I noticed when my furnace wasn't working so I went downstairs to the transformer humming and "stuck".  It would not initialize the exhaust blower, which will not allow the furnace to start.

After cycling the furnace and whapping it a couple times, it works again.  However, it did have to be whacked a couple extra times before it kept working and i'm not sure how much longer it will last.

The serial number I found on it was 882298 1003   OR   H0607026HW (both are on it)  and it it a Honeywell product.

I was not able to find a replacement anywhere on the web.

Suggestions?


----------



## kok328 (Oct 28, 2008)

Are you looking for an electrical transformer?

look here:  www.grainger.com


----------



## Square Eye (Oct 28, 2008)

Transformer or contactor? Contactors will humm and stick... Not familiar with a transformer sticking..? If it's a contactor you should be able to get voltage values right on the part and replace it with a universal part.


----------



## Chaput87 (Nov 18, 2008)

well....it only hummed once...when it was stuck.  Other than that it clicks.  It seems to be working ok now...it hadn't been used for a while.


----------



## Chaput87 (Dec 14, 2012)

I ended up putting a new gas valve on it and a new board as well 2 years ago that kept this thing running till just shy of 2013.  

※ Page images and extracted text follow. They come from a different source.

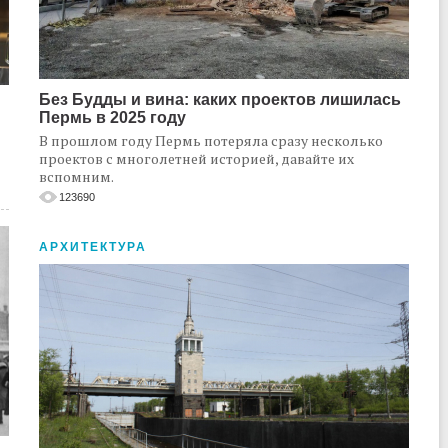
Без Будды и вина: каких проектов лишилась
Пермь в 2025 году
В прошлом году Пермь потеряла сразу несколько
проектов с многолетней историей, давайте их
вспомним.
123690
АРХИТЕКТУРА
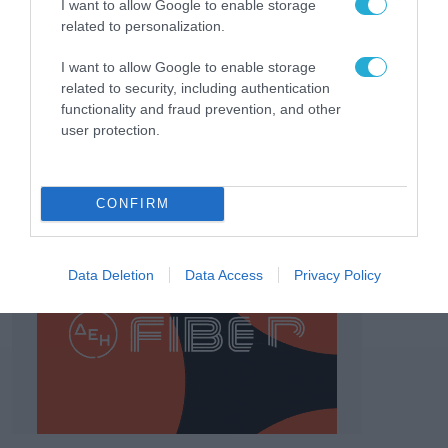
I want to allow Google to enable storage
related to personalization.
I want to allow Google to enable storage
related to security, including authentication
functionality and fraud prevention, and other
user protection.
CONFIRM
Data Deletion
Data Access
Privacy Policy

R.I.P Kenmore Power Miser 80.  You lasted for 28 years.


----------



## oldognewtrick (Dec 14, 2012)

Thanks for the update.


----------



## Wuzzat? (Dec 15, 2012)

Chaput87 said:


> R.I.P Kenmore Power Miser 80.  You lasted for 28 years.


IIRC, with an average life of 24 years, a standard deviation of 3 years and max life of 80 years, your unit outlasted just over 85% of the units 'born' on the same day as yours.

My '82 Bryant is still kicking but the last troubleshooting and repair took me seven hours in two sessions.  
Replaced the blower motor and found a corroded connection on the controller board that "measured" 60 megohms.


----------



## danheidt (May 4, 2018)

Yikes. Mine is pushing 32 years... It just recently stopped coming on at all. I replaced the blower in the fall and it worked fine all winter. Now that it’s starting to get warm, it won’t start (and consequently the A/C won’t either). There is current all through it (so says my hot stick), but not starting... I ran a brand new line from the breaker box too, just in case it was a bad neutral or something... Maybe this is the curtain call for the old Power Miser.


----------



## kok328 (May 8, 2018)

danheidt said:


> Yikes. Mine is pushing 32 years... It just recently stopped coming on at all. I replaced the blower in the fall and it worked fine all winter. Now that it’s starting to get warm, it won’t start (and consequently the A/C won’t either). There is current all through it (so says my hot stick), but not starting... I ran a brand new line from the breaker box too, just in case it was a bad neutral or something... Maybe this is the curtain call for the old Power Miser.



Throw the "hot stick" in the trash and use a volt/ohm meter and I bet you'll get different results.
Not sure why you would run a new circuit when it shows power to the unit but, post back your volt/ohm meter results from troubleshooting it from step 1.


----------



## WyrTwister (May 9, 2018)

Check the 24 VAC circuit to and from the Tstat .

Wyr
God bless


----------